Comme vous le savez peut-être, 77 % des exploitations agricoles de l’UE ont une superficie inférieure à 10 hectares et 70 % ont une taille économique inférieure à 8000 euros/an (EUROSTAT 2020). Même aujourd’hui, nous, les petits et moyens agriculteurs, sommes ceux qui fournissons la plus grande partie de la nourriture à la population européenne. En Italie, par exemple, les grandes exploitations ne produisent que 5,4 % de la production nationale, tandis que les petites exploitations produisent 25,5% de la production totale. En 2018, l’Assemblée générale des Nations Unies a adopté la Déclaration des Nations Unies sur les droits des paysans et autres personnes travaillant dans les zones rurales, reconnaissant l’importance que cette population joue pour l’avenir de notre société, mais aussi la discrimination structurelle que nous subissons par rapport à d’autres secteurs de la société. Par exemple, en Europe, notre revenu moyen est bien inférieur au revenu moyen du reste de la société.

 

L’UNDROP appelle les États à prendre des mesures appropriées pour éliminer les conditions qui provoquent ou contribuent à perpétuer la discrimination, y compris les formes multiples et croisées de discrimination, à l’encontre des paysans et des autres personnes travaillant dans les zones rurales (art. 3) . En particulier, à l’article 2, la déclaration stipule que les États doivent consulter et coopérer de bonne foi avec les paysans et autres personnes travaillant dans les zones rurales par l’intermédiaire de leurs propres institutions représentatives, en s’engageant avec et en recherchant le soutien des paysans et autres personnes travaillant dans les zones rurales qui pourraient être affectées par les décisions avant que ces décisions ne soient prises, et en répondant à leurs contributions, en tenant compte des déséquilibres de pouvoir existants entre les différentes parties et en garantissant une participation active, libre, efficace, significative et informée des individus et des groupes aux processus décisionnels associés.

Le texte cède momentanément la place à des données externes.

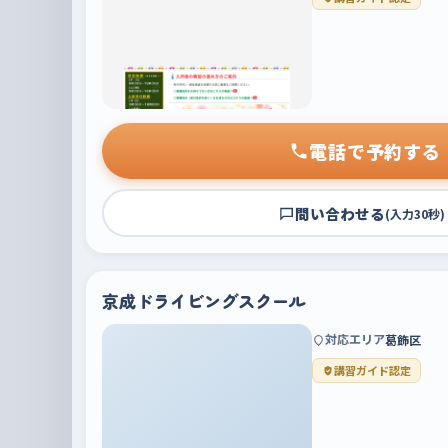
電話で予約する
問い合わせる
(入力30秒)
京成ドライビングスクール
対応エリア
葛飾区
講習ガイド認定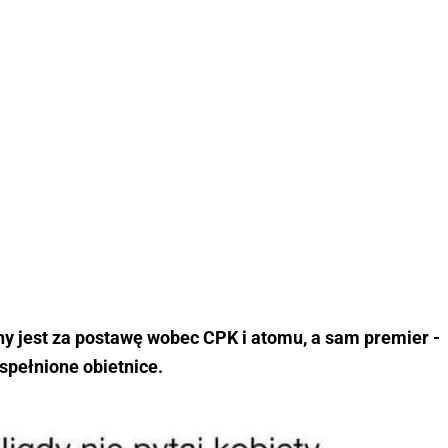
ny jest za postawę wobec CPK i atomu, a sam premier -
spełnione obietnice.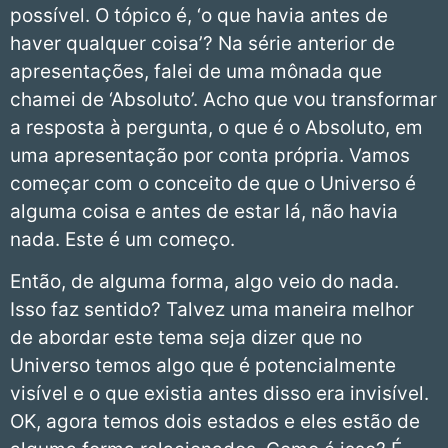
possível. O tópico é, ‘o que havia antes de
haver qualquer coisa’? Na série anterior de
apresentações, falei de uma mônada que
chamei de ‘Absoluto’. Acho que vou transformar
a resposta à pergunta, o que é o Absoluto, em
uma apresentação por conta própria. Vamos
começar com o conceito de que o Universo é
alguma coisa e antes de estar lá, não havia
nada. Este é um começo.
Então, de alguma forma, algo veio do nada.
Isso faz sentido? Talvez uma maneira melhor
de abordar este tema seja dizer que no
Universo temos algo que é potencialmente
visível e o que existia antes disso era invisível.
OK, agora temos dois estados e eles estão de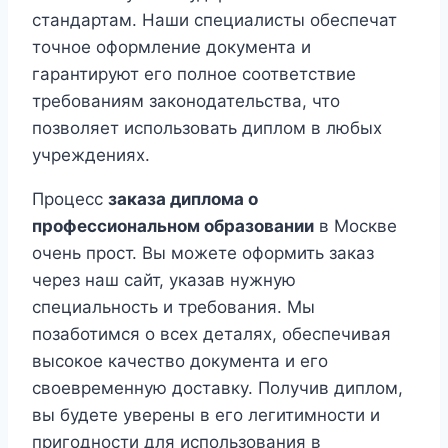
стандартам. Наши специалисты обеспечат
точное оформление документа и
гарантируют его полное соответствие
требованиям законодательства, что
позволяет использовать диплом в любых
учреждениях.
Процесс
заказа диплома о
профессиональном образовании
в Москве
очень прост. Вы можете оформить заказ
через наш сайт, указав нужную
специальность и требования. Мы
позаботимся о всех деталях, обеспечивая
высокое качество документа и его
своевременную доставку. Получив диплом,
вы будете уверены в его легитимности и
пригодности для использования в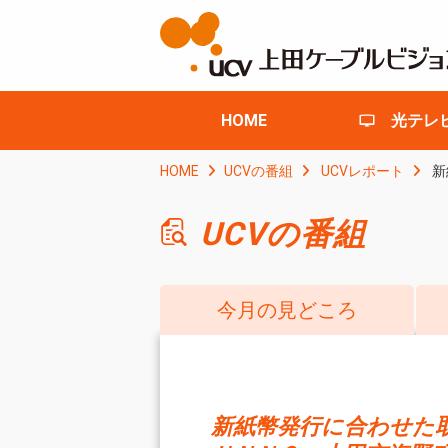
HOME
光テレ
HOME
UCVの番組
UCVレポート
新
UCVの番組
今月の見どころ
新紙幣発行に合わせた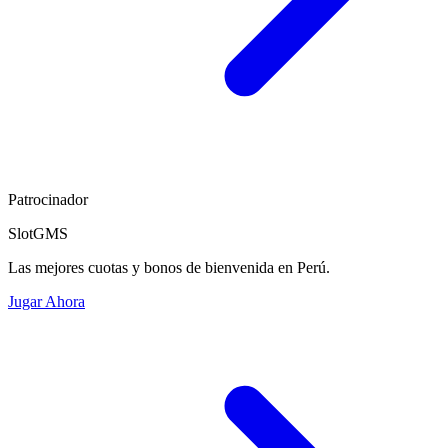
Patrocinador
SlotGMS
Las mejores cuotas y bonos de bienvenida en Perú.
Jugar Ahora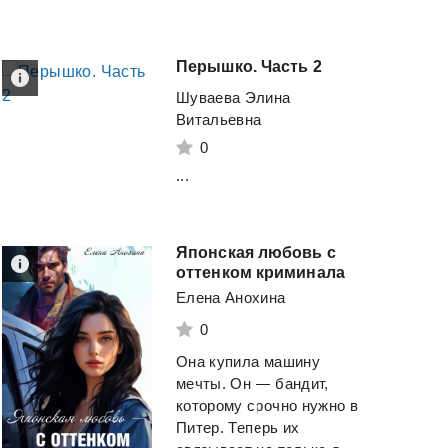
Перышко.
Часть
2
Шуваева Элина
Витальевна
0
Божья
коровка-2
...
Бандит
Дроздов Анатолий
Щепетнов Евгений
Японская любовь с
оттенком криминала
Смотреть
Елена Анохина
Смотреть
0
Она купила машину
мечты. Он — бандит,
которому срочно нужно в
Питер. Теперь их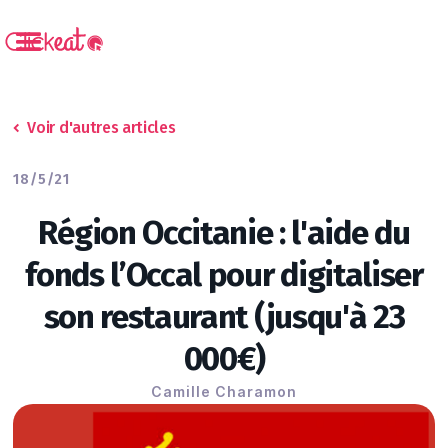
Voir d'autres articles
18/5/21
Région Occitanie : l'aide du
fonds l’Occal pour digitaliser
son restaurant (jusqu'à 23
000€)
Camille Charamon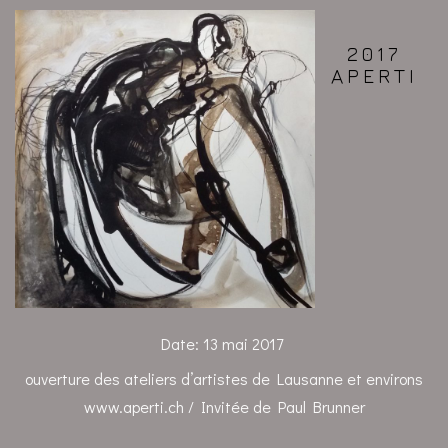
2017
APERTI
Date:
13 mai 2017
ouverture des ateliers d’artistes de Lausanne et environs
www.aperti.ch / Invitée de Paul Brunner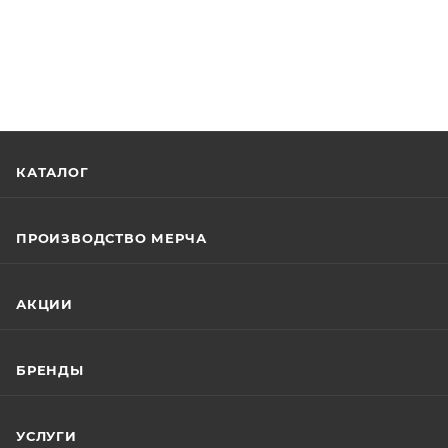
КАТАЛОГ
ПРОИЗВОДСТВО МЕРЧА
АКЦИИ
БРЕНДЫ
УСЛУГИ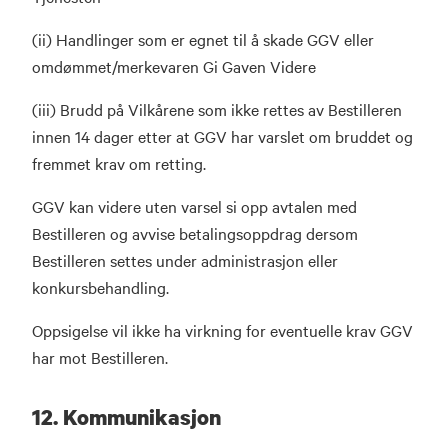
(ii) Handlinger som er egnet til å skade GGV eller
omdømmet/merkevaren Gi Gaven Videre
(iii) Brudd på Vilkårene som ikke rettes av Bestilleren
innen 14 dager etter at GGV har varslet om bruddet og
fremmet krav om retting.
GGV kan videre uten varsel si opp avtalen med
Bestilleren og avvise betalingsoppdrag dersom
Bestilleren settes under administrasjon eller
konkursbehandling.
Oppsigelse vil ikke ha virkning for eventuelle krav GGV
har mot Bestilleren.
12. Kommunikasjon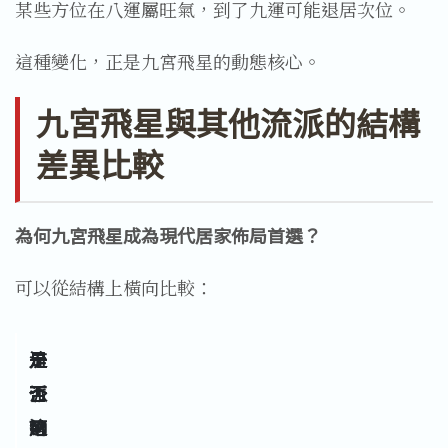
某些方位在八運屬旺氣，到了九運可能退居次位。
這種變化，正是九宮飛星的動態核心。
九宮飛星與其他流派的結構
差異比較
為何九宮飛星成為現代居家佈局首選？
可以從結構上橫向比較：
流
是
是
是
派
否
否
否
納
可
適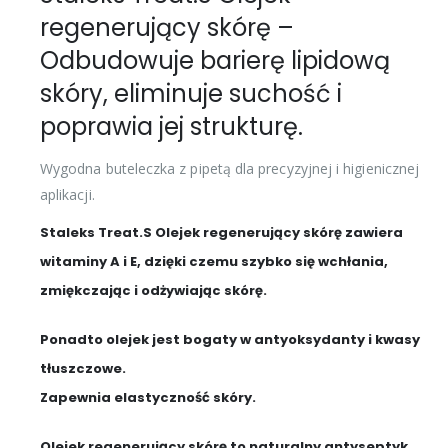
regenerujący skórę –
Odbudowuje barierę lipidową
skóry, eliminuje suchość i
poprawia jej strukturę.
Wygodna buteleczka z pipetą dla precyzyjnej i higienicznej
aplikacji.
Staleks Treat.S Olejek regenerujący skórę zawiera
witaminy A i E, dzięki czemu szybko się wchłania,
zmiękczając i odżywiając skórę.
Ponadto olejek jest bogaty w antyoksydanty i kwasy
tłuszczowe.
Zapewnia elastyczność skóry.
Olejek regenerujący skórę to naturalny antyseptyk,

De plus, l’article 10 stipule que « Les paysans et autres personnes travaillant dans les zones rurales ont le droit de participer activement et librement, par l’intermédiaire de leurs organisations représentatives, à la préparation et à la mise en œuvre de politiques, programmes et projets susceptibles d’affecter leur vie, terres et moyens de subsistance ».

 

Comme vous le savez peut-être, notre organisation et nos membres parlent des langues très différentes. Nous pensons avoir le droit à une participation de qualité dans toutes les questions qui nous concernent, et cela ne peut être réalisé que par la libre expression (et compréhension) dans notre langue maternelle.

 

Ce droit est inscrit dans la Charte des droits fondamentaux de l’Union européenne, adoptée en 2000 et juridiquement contraignante en vertu du traité de Lisbonne, « interdit la discrimination fondée sur la langue » (article 21) et « impose à l’Union l’obligation de respecter la diversité linguistique » (article 22).

 

Par ailleurs, il convient de rappeler d’une part que l’article 3 du traité sur l’Union européenne stipule que l’Union « respecte la richesse de sa diversité culturelle et linguistique ». D’autre part, l’article 165, paragraphe 2, du traité sur le fonctionnement de l’Union européenne (TFUE) souligne que « l’action de l’Union vise à développer la dimension européenne de l’éducation, notamment par l’enseignement et la diffusion des langues des États membres  » tout en respectant pleinement leur diversité culturelle et linguistique (article 165, paragraphe 1, TFUE).

 

Dans ce contexte (mais cela est le cas pour de nombreux autres processus de consultation au cours des dernières années), le 24 Septembre, la CE a publié une initiative afin de proposer un cadre juridique pour les plantes obtenues par mutagenèse ciblée et cisgénèse et pour leurs aliments destinés à notre consommation et à la consommation animale qui en découlerait. Sur la base de cette initiative, la CE a publié une évaluation d’impact initial uniquement en anglais et a ouvert une période de retour de 29 jours.

 

Nous considérons que ce comportement viole le droit à une participation de qualité pour nos membres sur un sujet extrêmement important pour notre secteur.

 

Nous demandons à la CE de cesser de publier des documents uniquement en anglais pour des questions aussi importantes concernant les agriculteurs et les paysans et de veiller à ce que nos organisations aient accès à tous les documents de l’Union européenne dans les différentes langues officielles, et si cela n’est pas possible, au moins en espagnol, anglais et français, comme cela se fait dans le cadre des Nations Unies.

 

Nous sommes impatients d’entendre votre retour sur le sujet et vous prions d’accepter nos salutations.